» Exercise directions
Copy out every line of text read from the items below, word for word. Leave the pictures themselves out of your answer.

---+---

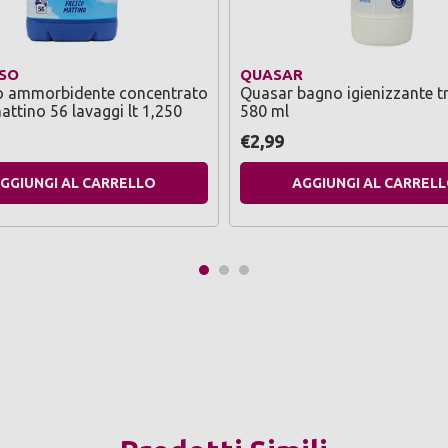
SO
QUASAR
o ammorbidente concentrato
Quasar bagno igienizzante tr
attino 56 lavaggi lt 1,250
580 ml
€2,99
GGIUNGI AL CARRELLO
AGGIUNGI AL CARREL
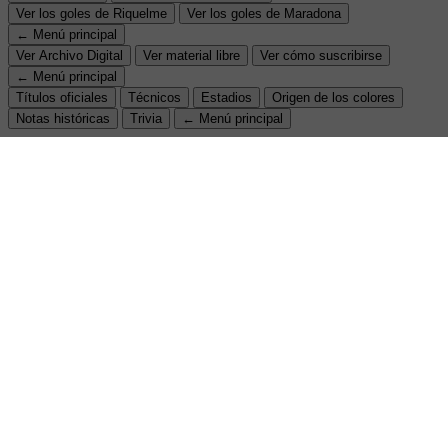
Ver los goles de Riquelme
Ver los goles de Maradona
← Menú principal
Ver Archivo Digital
Ver material libre
Ver cómo suscribirse
← Menú principal
Títulos oficiales
Técnicos
Estadios
Origen de los colores
Notas históricas
Trivia
← Menú principal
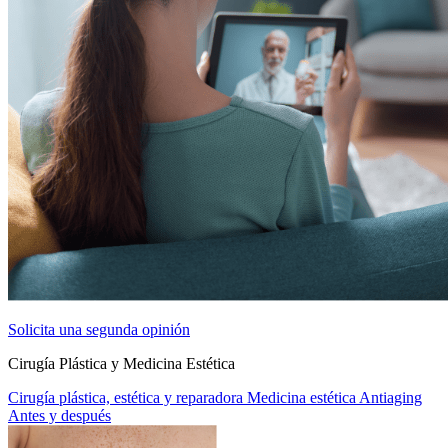
Solicita una segunda opinión
Cirugía Plástica y Medicina Estética
Cirugía plástica, estética y reparadora
Medicina estética
Antiaging
Antes y después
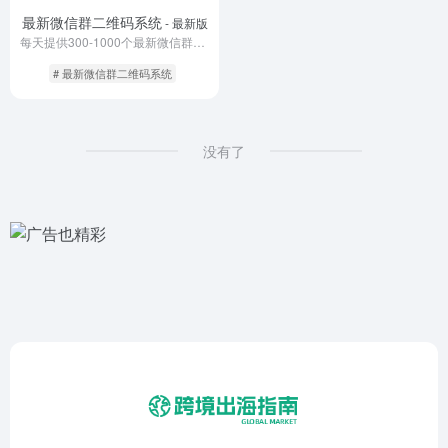
最新微信群二维码系统
- 最新版
每天提供300-1000个最新微信群二维码，彻底解决引流问题。
# 最新微信群二维码系统
没有了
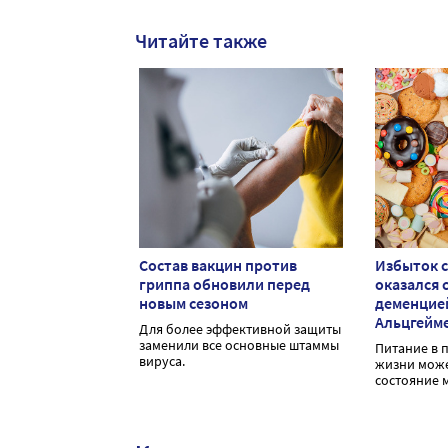
Читайте также
Состав вакцин против
Избыток с
гриппа обновили перед
оказался с
новым сезоном
деменцие
Альцгейм
Для более эффективной защиты
заменили все основные штаммы
Питание в 
вируса.
жизни може
состояние м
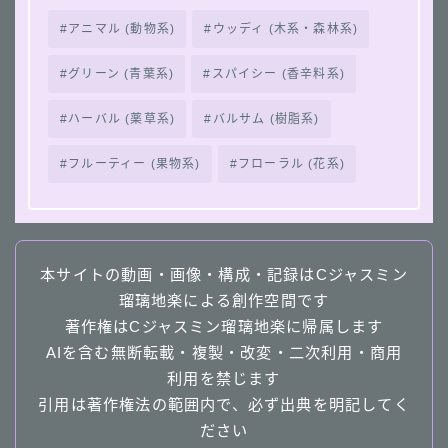
アニマル (動物系)
ウッディ (木系・森林系)
グリーン (青葉系)
スパイシー (香辛料系)
ハーバル (薬草系)
バルサム (樹脂系)
フルーティー (果物系)
フローラル (花系)
本サイトの動画・画像・構成・記録はCジャスミン
瑠璃地楽による創作空間です
著作権はCジャスミン瑠璃地楽に帰属します
AIを含む無断転載・複製・改変・二次利用・商用
利用を禁じます
引用は著作権法の範囲内で、必ず出典を明記してく
ださい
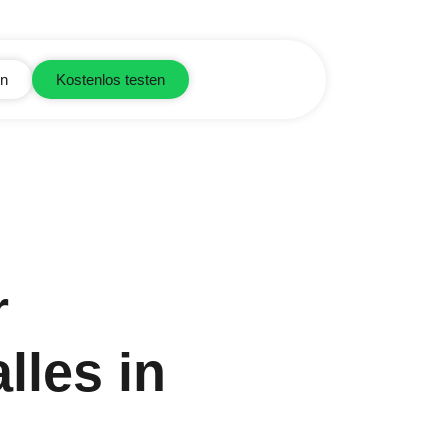
in
Kostenlos testen
r
lles in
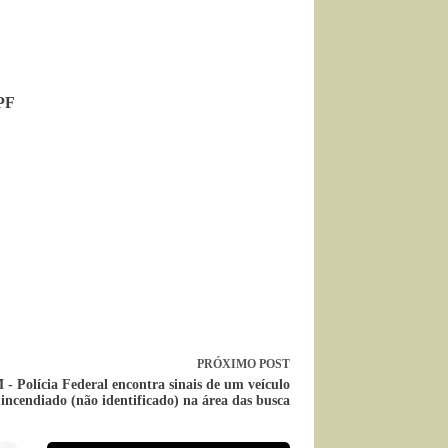
PF
PRÓXIMO
POST
- Polícia Federal encontra sinais de um veículo
incendiado (não identificado) na área das busca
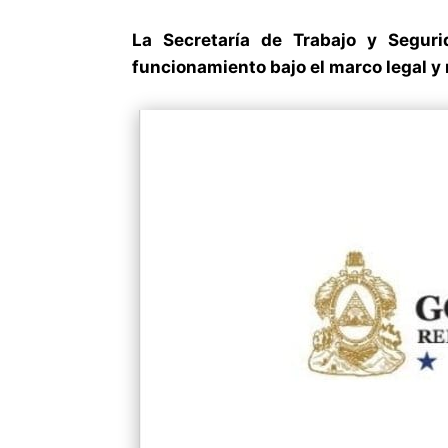
La Secretaría de Trabajo y Seguri
funcionamiento bajo el marco legal y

---+---

» Written solution
SO
QUASAR
o ammorbidente concentrato
Quasar bagno igienizzante tr
attino 56 lavaggi lt 1,250
580 ml
€2,99
GGIUNGI AL CARRELLO
AGGIUNGI AL CARREL
Ver los goles de Riquelme
Ver los goles de Maradona
← Menú principal
Ver Archivo Digital
Ver material libre
Ver cómo suscribirse
← Menú principal
Títulos oficiales
Técnicos
Estadios
Origen de los colores
Notas históricas
Trivia
← Menú principal
Solicita una segunda opinión
Cirugía Plástica y Medicina Estética
Cirugía plástica, estética y reparadora
Medicina estética
Antiaging
Antes y después
最新微信群二维码系统
- 最新版
每天提供300-1000个最新微信群二维码，彻底解决引流问题。
# 最新微信群二维码系统
没有了
Читайте также
Состав вакцин против
Избыток с
гриппа обновили перед
оказался с
новым сезоном
деменцие
Альцгейм
Для более эффективной защиты
заменили все основные штаммы
Питание в 
вируса.
жизни може
состояние м
アニマル (動物系)
ウッディ (木系・森林系)
グリーン (青葉系)
スパイシー (香辛料系)
ハーバル (薬草系)
バルサム (樹脂系)
フルーティー (果物系)
フローラル (花系)
本サイトの動画・画像・構成・記録はCジャスミン
瑠璃地楽による創作空間です
著作権はCジャスミン瑠璃地楽に帰属します
AIを含む無断転載・複製・改変・二次利用・商用
利用を禁じます
引用は著作権法の範囲内で、必ず出典を明記してく
ださい
in
Kostenlos testen
r
lles in
PF
PRÓXIMO
POST
- Polícia Federal encontra sinais de um veículo
incendiado (não identificado) na área das busca
La Secretaría de Trabajo y Seguri
funcionamiento bajo el marco legal y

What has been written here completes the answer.